Month: December 2007

  • Christmas Thoughts

    I just wanted to share some Christmas thoughts with everyone.

    I love being Catholic. I love that I have been given the gift of being part of an ancient faith that has blessed me with knowing that not only is there a God, but that He loves us. Christmas (and Easter) is, I think, the time of our lives when this is made abundantly clear (Easter being even more clear!).

    Ours is not a distant, cold God that sits on His mountaintop meditating all the time. He is involved in our lives in every moment, laboring for our benefit. He is involved directly with humanity, and from time to time He injects himself into the very history of the world. What God has ever done this? What God has ever given Himself to us?

    Two-thousand years ago (or so) something truly amazing happened. A poor girl in the middle of nowhere was visited by an angel and conceived in her womb not just a baby, but the Son of God, and remained a virgin. Who could bend the laws of nature but the God who wrote them?

    Let the gravity of this conception sink in a little. The Son of God, the King of Everything, was conceived in the womb of the Virgin Mary. A nine month old baby didn’t just appear in her belly or in her arms, but an egg from within her was made whole and became a zygote, cells began multiplying and all the normal biological things that happen with each normal human conception occurred- everything that happened to each one of us. Think about that- God once existed on a microscopic level!

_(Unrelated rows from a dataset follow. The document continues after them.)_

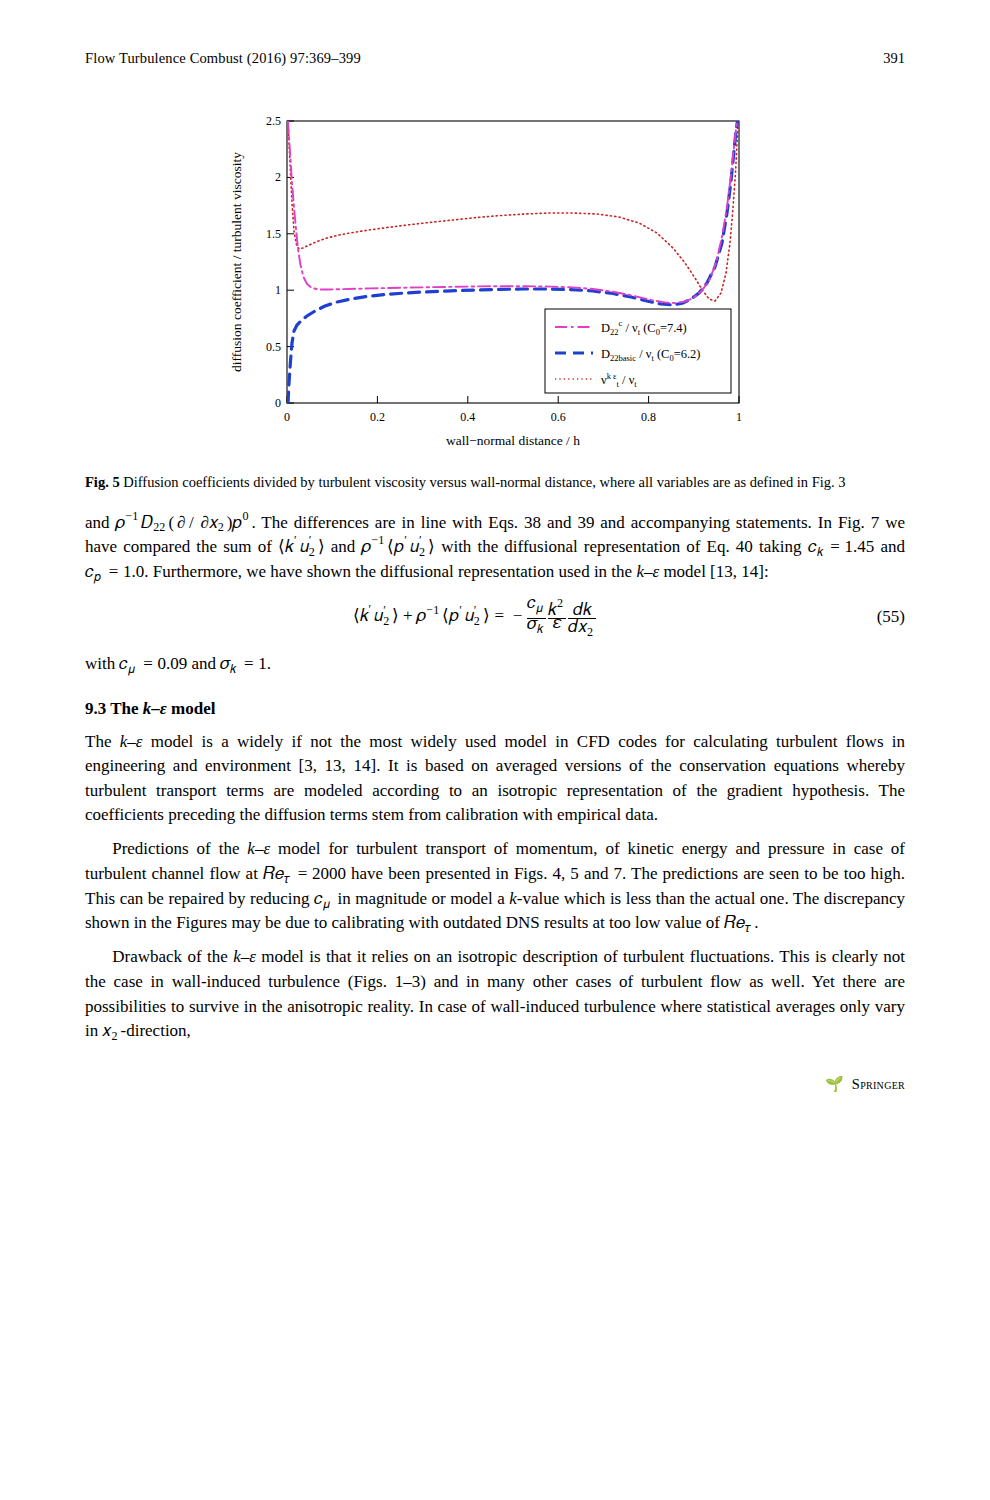Flow Turbulence Combust (2016) 97:369–399 391
0 0.5 1 1.5 2 2.5 0 0.2 0.4 0.6 0.8 1 wall−normal distance / h diffusion coefficient / turbulent viscosity D22c / νt (C0=7.4) D22basic / νt (C0=6.2) νk εt / νt
Fig. 5 Diffusion coefficients divided by turbulent viscosity versus wall-normal distance, where all variables are as defined in Fig. 3
and ρ−1D22(∂/∂x2)p0. The differences are in line with Eqs. 38 and 39 and accompanying statements. In Fig. 7 we have compared the sum of ⟨k′u2′⟩ and ρ−1⟨p′u2′⟩ with the diffusional representation of Eq. 40 taking ck=1.45 and cp=1.0. Furthermore, we have shown the diffusional representation used in the k–ε model [13, 14]:
⟨k′u2′⟩ + ρ−1 ⟨p′u2′⟩ = − cμσk k2ε dkdx2
(55)
with cμ=0.09 and σk=1.
9.3 The k–ε model
The k–ε model is a widely if not the most widely used model in CFD codes for calculating turbulent flows in engineering and environment [3, 13, 14]. It is based on averaged versions of the conservation equations whereby turbulent transport terms are modeled according to an isotropic representation of the gradient hypothesis. The coefficients preceding the diffusion terms stem from calibration with empirical data.
Predictions of the k–ε model for turbulent transport of momentum, of kinetic energy and pressure in case of turbulent channel flow at Reτ=2000 have been presented in Figs. 4, 5 and 7. The predictions are seen to be too high. This can be repaired by reducing cμ in magnitude or model a k-value which is less than the actual one. The discrepancy shown in the Figures may be due to calibrating with outdated DNS results at too low value of Reτ.
Drawback of the k–ε model is that it relies on an isotropic description of turbulent fluctuations. This is clearly not the case in wall-induced turbulence (Figs. 1–3) and in many other cases of turbulent flow as well. Yet there are possibilities to survive in the anisotropic reality. In case of wall-induced turbulence where statistical averages only vary in x2-direction,
🌱 Springer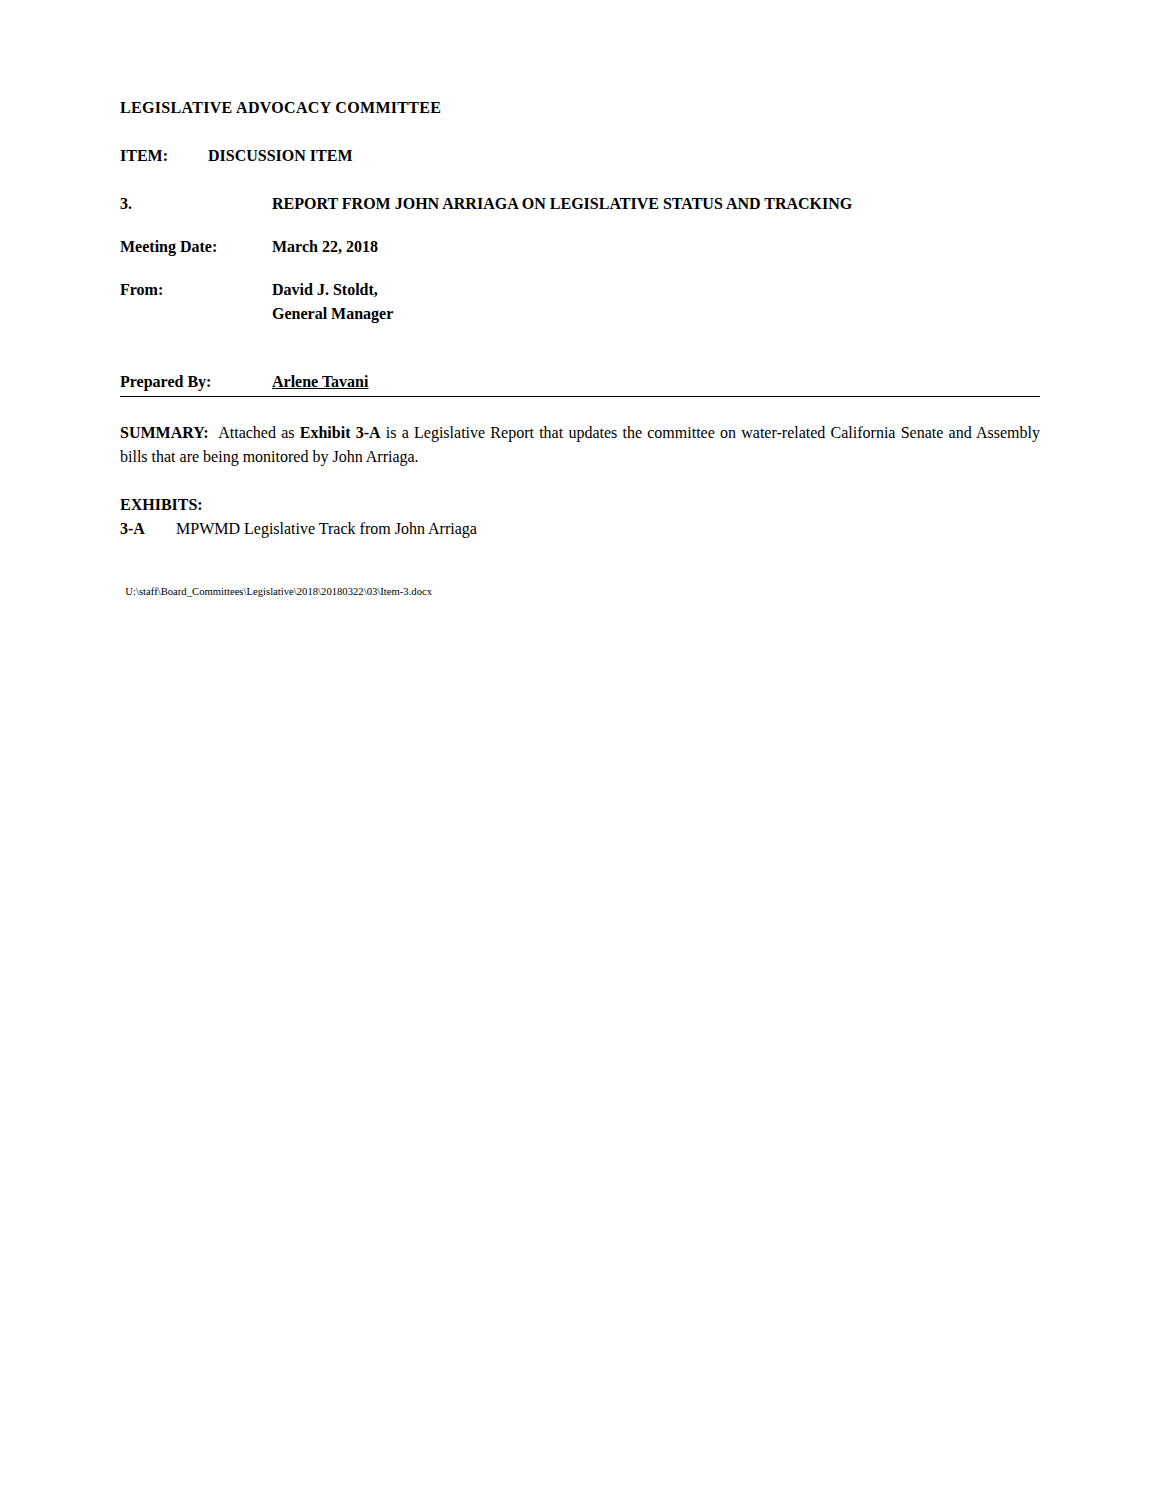LEGISLATIVE ADVOCACY COMMITTEE
ITEM: DISCUSSION ITEM
| 3. | REPORT FROM JOHN ARRIAGA ON LEGISLATIVE STATUS AND TRACKING |
| Meeting Date: | March 22, 2018 |
| From: | David J. Stoldt, General Manager |
Prepared By: Arlene Tavani
SUMMARY: Attached as Exhibit 3-A is a Legislative Report that updates the committee on water-related California Senate and Assembly bills that are being monitored by John Arriaga.
EXHIBITS:
3-AMPWMD Legislative Track from John Arriaga
U:\staff\Board_Committees\Legislative\2018\20180322\03\Item-3.docx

    This also means some other amazing things. That zygote, that single cell of human life, was the Son of God, Jesus Christ. That single cell had a name, a purpose, a Spirit, and two parents that loved it. From the moment of conception, that single cell within Mary’s womb had a life, just as much as you and I have a life- an identity, a soul, a purpose, loved ones. Even before our parents named us, God had a name and a plan for every one of us. For me, this truth makes the state of affairs in this world even more of a sorrow to bear. Think of what might have happened had Jesus been conceived in the world to day, of the enormous pressure Mary might have been under to seek out emergency contraception or, eventually, an abortion. A girl that young, that poor, unwed, in a culture and society that was very much against such girls becoming pregnant out of wedlock? And who today would believe Mary’s story of Gabriel and conceiving the Messiah in her womb? Who would believe her to still be a virgin? To think that our culture today might have killed the Son of God before He was even born.

    Thankfully, this was not the case, and Christ was born. Think about that, too. Were we present in that stable, we could have held the Son of God in our arms. Imagine! Holding a beautiful baby boy who is the Savior of all the world, God as a baby! A baby! Think of how weak and delicate a newborn baby is- the God of all the Universe became one! God was breast-fed, wore diapers, burped up on Mary’s (and Joseph’s) shoulders, took baths, cried all night, crawled around on the floor, put all sorts of things in His mouth, even went through the dreaded Terrible Twos! Imagine the Son of God teething, poor thing!

    All of this for us. All of this because God loves you.

    And we know what happens after all this sweetness. He grows into a man and we crucify Him. Not only was God born for us, but He died for us as well, “so we might have life, and have it more abundantly.”

    These are the things I think about at Christmas these days. Any gift we receive under the tree is MEANINGLESS if we are forgetful of the FIRST gift, the greatest gift- Jesus Christ, the Messiah, the Son of God. All the gifts we unwrap this Christmas are supposed to remind us of God’s gift to us, a beautiful little baby boy named Jesus, wrapped in the beautiful arms of the Blessed Virgin Mary, under the tree of night, lit by the Star of Bethlehem and decorated with all of the singing choirs of angels. What better Christmas could we have than the first Christmas all those hundreds of years ago, that same Christmas we experience again and again when we attend Mass? First, Mass begins with the Word of God (“In the beginning, there was the Word- John 1), then it moves on to the Eucharist (… and the Word became Flesh.) Christmas happens, in a manner, at every Mass we go to- we are given Christ to hold in our very hand, just as delicate and fragile in the form of bread as a newborn baby, that He might rest peacefully in the manger of our heart for all our lives.

    God bless all of you this Christmas, and prepare yourselves to receive the precious gift of Christ this year! Make the pathway to your heart straight and level for The Way, clear your mind of the lies of world and open up to The Truth, push aside the things of this life to make room for The Life, for we all desire to be with our Father in Heaven, and no one can come to the Father except through this tiny, fragile little baby born to us.

    What further proof of God’s love do you need?